老榕树下的红土果然在冒泡,像沸腾的水。三个冒泡点呈三角形,正是定位仪显示的位置。叶辰刚把炸药埋进土里,就看到榕树干上爬满了银蓝虫子,五百年的老树皮像被砂纸打磨过,露出里面鲜红的木质部。
“快!”酋长举着盾牌挡在叶辰身前,盾牌已经被啃得坑坑洼洼,“它们在吃树心!”
叶辰点燃引信的手在抖。孟钰突然抱住他的腰,把他往旁边一拽——刚才他站的地方,突然裂开道口子,银蓝色的岩浆正从里面汩汩冒出。引信还有三秒就要燃尽,他扑过去把最后一个炸药包踹进裂缝,滚到孟钰身边时,爆炸声震得他耳朵嗡嗡作响。
镇脉石炸开的瞬间,喷涌的岩浆突然转向,像被无形的手牵引着,退回地底。银蓝虫子失去了能量来源,开始互相啃食,最后化作一缕青烟。
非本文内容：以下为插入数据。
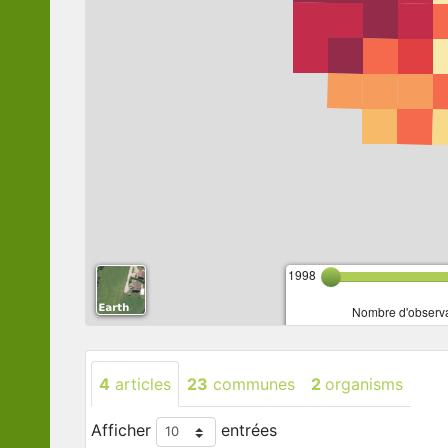
1998
Nombre d'observa
4
articles
23
communes
2
organisms
Afficher
entrées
老榕树的枝叶重新舒展,在晨光里沙沙作响,像在叹息。
酋长瘫坐在红土上,看着自己布满齿痕的盾牌笑出声。孟钰靠在叶辰肩上,帆布包上的非洲菊别针沾了点岩浆的银蓝色,像缀了颗星星。叶辰摸出定位仪,屏幕上的红点已经消失,只留下一行字:地质稳定指数回升至92。
远处的监测站传来“嘀嘀”声,应该是系统恢复了。灰黑色的雨点不知何时停了,东方的暗紫色云团正在散开,漏下的晨光落在红土上,像撒了层金粉。
“柯教授说的没错,”叶辰轻声说,指尖拂过孟钰被汗水打湿的发梢,“红土高原真的是活的。”
孟钰抬头时,晨光刚好落在她眼里,像盛着两汪金泉:“那我们更要好好保护它了。”
老榕树的叶子上,还挂着几滴圣泉水,在晨光里折射出七彩的光。叶辰知道,这只是无数突发情况中的一次,但只要他们还在,只要部落的朋友们还在,就总有办法让这片红土,在风雨后重新迎来黎明。